Hyssop in Ayurveda and Traditional German Medicine
Medical hyssop leaf is actively used in Ayurveda and homeopathy. It is considered particularly effective in treating the following ailments:
- bladder discomfort
- flu infections
- stomach cramps
- Flatulence and other mild digestive problems
- reinforcement of the circulatory system
Common uses of hyssop
Hyssop as a medical herb is often used in the form of teas, ointments, or as a spice in food. When preparing hyssop tea, the general rule is one heaping teaspoon for every cup of boiling water.
In the past wine tinctures were widely used, while less common today hyssop tinctures are still used. Tinctures generally include wine, hyssop, and other herbs such as peppermint and wormwood. These tinctures are intended to help resolve nervous conditions, as well as symptoms of colds and similar ailments.

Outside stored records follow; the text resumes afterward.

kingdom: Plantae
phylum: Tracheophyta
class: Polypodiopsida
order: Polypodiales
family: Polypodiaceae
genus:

Precautions for Hyssop Leaf
Some sources report that the application of hyssop as an herb should be done cautiously. While there is usually no danger when properly using herbs, particularly under the care of an herbalist or practitioner of natural medicine, high doses of hyssop may be toxic. Since some hyssop oils contain concentrated, pure essential oils, use precaution whenever sourcing essential oils. For this reason, fresh, dried plants are typically a safer modality.
Pregnant women should refrain from hyssop, due to its high camphor content, which has been shown to cross the placenta, and potentially damage the fetus.
People with epilepsy, as well as infants, should not use hyssop. Though, hyssop leaf is considered a reliable remedy for addressing several medical conditions, the scientific evidence is limited beyond practice in traditional German medicine and Ayurvedic traditions, so caution and moderation are recommended.